Part of me thinks it’s because that it’s an easier jab for them to focus on (non-Western) countries upon discussing it on media while the same thing can happen in where they live but refuse to address it, why is that the case? Hikikomori is possible in Japan because they provide people with housing assitance. They have public housing for low income people and provide financial assistance in which one can apply.
Convenience store food like ramen are cheap, so if they can scrape together enough money for food that’s all they need to leave the house for. The same thing in the US is too distant and car dependent (you need to drive to such place) while in Japan you can easily walk up to a kobini and buy food and drinks if you reside near one. Convenience store food in America is a rip off and carries a reputation of having bad quality.
In the West, the word we use is NEET (Not in Employment, Education, or Training). Usually people in that situation stay living with their parents and are relying on their parents’ financial support, even in their 20s and 30s.
They actually use the term NEET in Japan as well. There’s a lot of overlap, but I don’t think they’re quite the same. What makes a hikikomori a hikikomori is that they’re a shut-in, a social recluse, whereas a NEET can in principle have an active social life and spend a lot of time outside.
NEET is commonly used in anime. I thought it was Japanese, though being an English acronym, I should have suspected it wasn’t.
Never heard that one before
I believe that it’s a Briticism.
Sounds like you answered your own question already.
As usual for this poster
probably not on equal terms of walking to konbini and being too shut in, but yes, it exists everywhere.
some media just don’t make money portraying it. there’s other, more lucrative propaganda.
My cousin lives this way. He has lived with his parents for 30 years other than about 2 years where he had an apartment or watched someone’s house while they were away. Hasn’t had a normal girlfriend, hasn’t had a job, hasn’t really tried to do either. he takes video games very seriously, but not enough to make money from them somehow.
Hikikomori can probably exist anywhere
(The meme: “guy living in moms basement” may be the cloest analogy)
This is definitely an example.There’s likely some overlap with incel culture, too.
If not for his streaming revenue, Asmongold basically represents the idea of a western hikikomori.
Hikikomori? I always thought that was what otaku meant. It was explained to me that “otaku means house… as in you never leave it.”

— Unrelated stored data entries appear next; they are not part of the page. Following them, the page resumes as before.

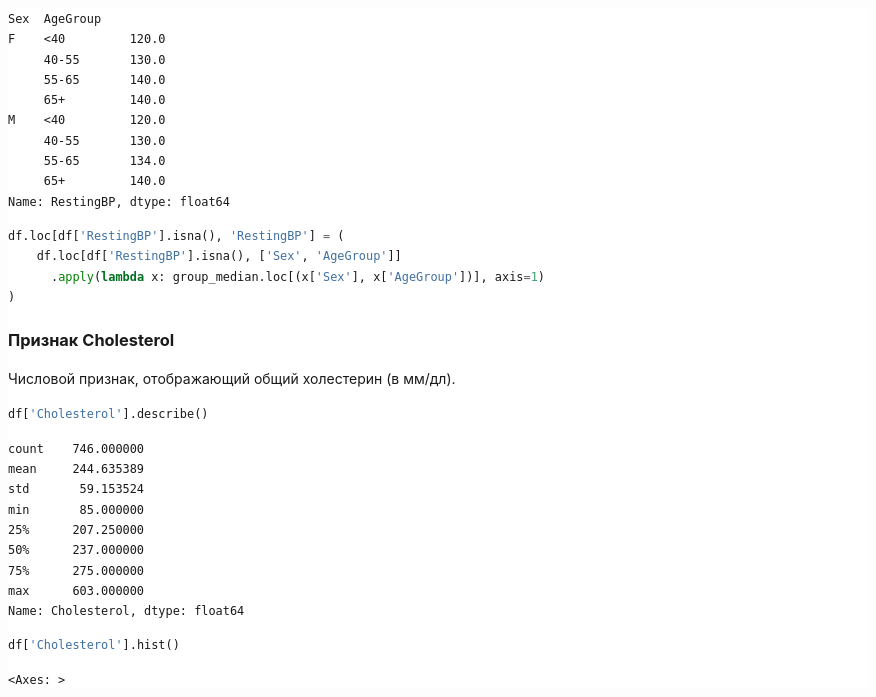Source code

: 



    Sex  AgeGroup
    F    <40         120.0
         40-55       130.0
         55-65       140.0
         65+         140.0
    M    <40         120.0
         40-55       130.0
         55-65       134.0
         65+         140.0
    Name: RestingBP, dtype: float64




```python
df.loc[df['RestingBP'].isna(), 'RestingBP'] = (
    df.loc[df['RestingBP'].isna(), ['Sex', 'AgeGroup']]
      .apply(lambda x: group_median.loc[(x['Sex'], x['AgeGroup'])], axis=1)
)
```

### Признак Cholesterol
Числовой признак, отображающий общий холестерин (в мм/дл).


```python
df['Cholesterol'].describe()
```




    count    746.000000
    mean     244.635389
    std       59.153524
    min       85.000000
    25%      207.250000
    50%      237.000000
    75%      275.000000
    max      603.000000
    Name: Cholesterol, dtype: float64




```python
df['Cholesterol'].hist()
```




    <Axes: >




    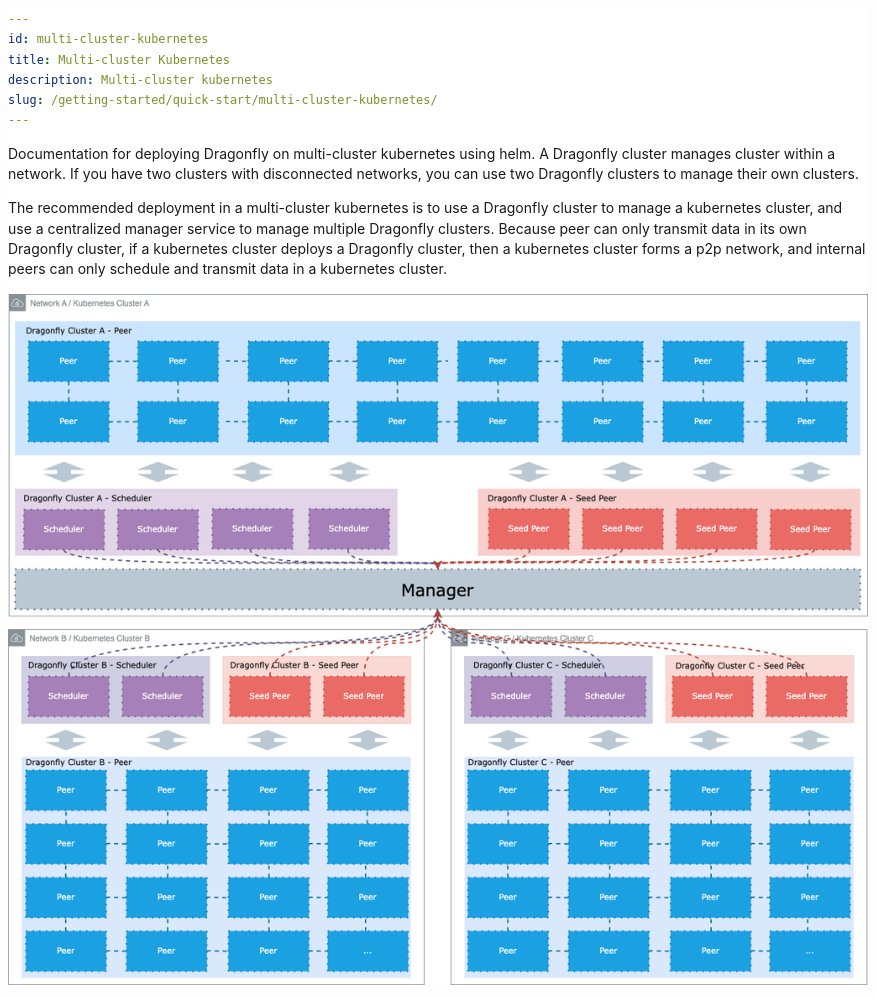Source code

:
 ```yaml
---
id: multi-cluster-kubernetes
title: Multi-cluster Kubernetes
description: Multi-cluster kubernetes
slug: /getting-started/quick-start/multi-cluster-kubernetes/
---
```


Documentation for deploying Dragonfly on multi-cluster kubernetes using helm. A Dragonfly cluster manages cluster within
a network. If you have two clusters with disconnected networks, you can use two Dragonfly clusters to manage their own clusters.

The recommended deployment in a multi-cluster kubernetes is to use a Dragonfly cluster to manage a kubernetes cluster,
and use a centralized manager service to manage multiple Dragonfly clusters. Because peer can only transmit data in
its own Dragonfly cluster, if a kubernetes cluster deploys a Dragonfly cluster, then a kubernetes cluster forms a p2p network,
and internal peers can only schedule and transmit data in a kubernetes cluster.

![multi-cluster-kubernetes](../../resource/getting-started/multi-cluster-kubernetes.png)

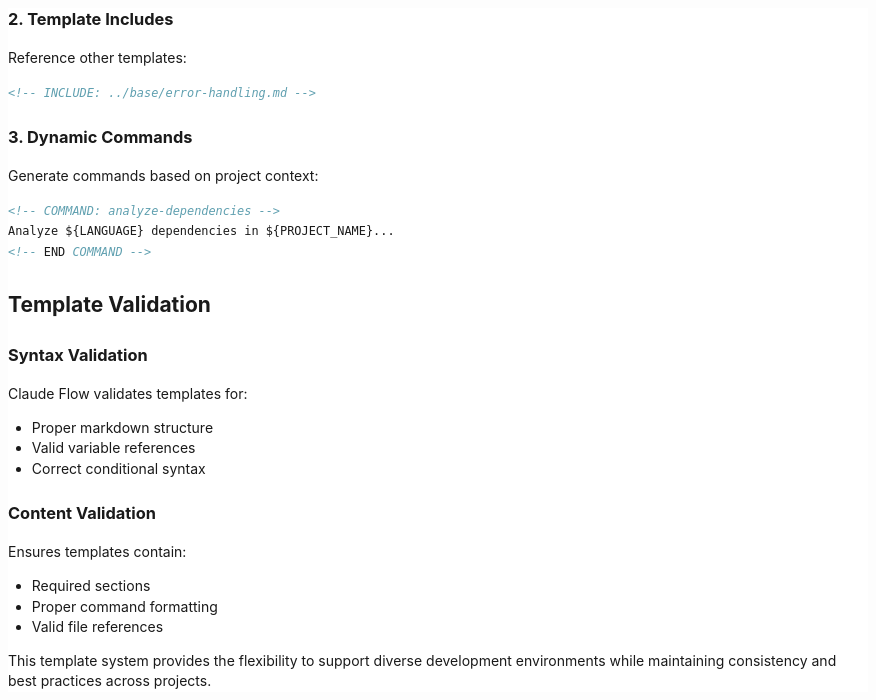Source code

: ### 2. Template Includes

Reference other templates:

```markdown
<!-- INCLUDE: ../base/error-handling.md -->
```

### 3. Dynamic Commands

Generate commands based on project context:

```markdown
<!-- COMMAND: analyze-dependencies -->
Analyze ${LANGUAGE} dependencies in ${PROJECT_NAME}...
<!-- END COMMAND -->
```

## Template Validation

### Syntax Validation

Claude Flow validates templates for:
- Proper markdown structure
- Valid variable references
- Correct conditional syntax

### Content Validation

Ensures templates contain:
- Required sections
- Proper command formatting
- Valid file references

This template system provides the flexibility to support diverse development environments while maintaining consistency and best practices across projects.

But that’s the thing about languages, different words can mean different things, and they don’t even have to be specific to the country the language originated.
Take isekai for instance. Sekai is the Japanese world for “world.” Isekai means “another world.” As in, you’re in another world, or someone is. The most famous Japanese isekai is probably Sword Art Online, but that was based on an earlier anime called .hack//SIGN, though the latter probably wasn’t the first Japanese isekai. The first isekai from any country I am aware of is Lewis Carrol’s Alice’s Adventures in Wonderland — the English novel which is the basis for the Disney film Alice in Wonderland, and to which season 3 of Sword Art Online pays tribute. You also have A Connecticut Yankee in King Arthur’s Court by Mark Twain from 1889, which is almost as old as Carrol’s work. I asked ChatGPT (sorry!) and it did name Alice’s Adventures in Wonderland as the first hugely influential Western isekai; however, it names it fifth, after Epic of Gilgamesh (2100-1200 BCE), Odyssey (8th century BCE), Urashima Tarō (8th century), and The Voyage of Bran (8th century). Twain’s book was 24 years after Carrol’s. And it would appear that, depending on how you define isekai, it’s much older.
(GenAI disclaimer: I only took the titles and dates from ChatGPT. The rest is in my own words.)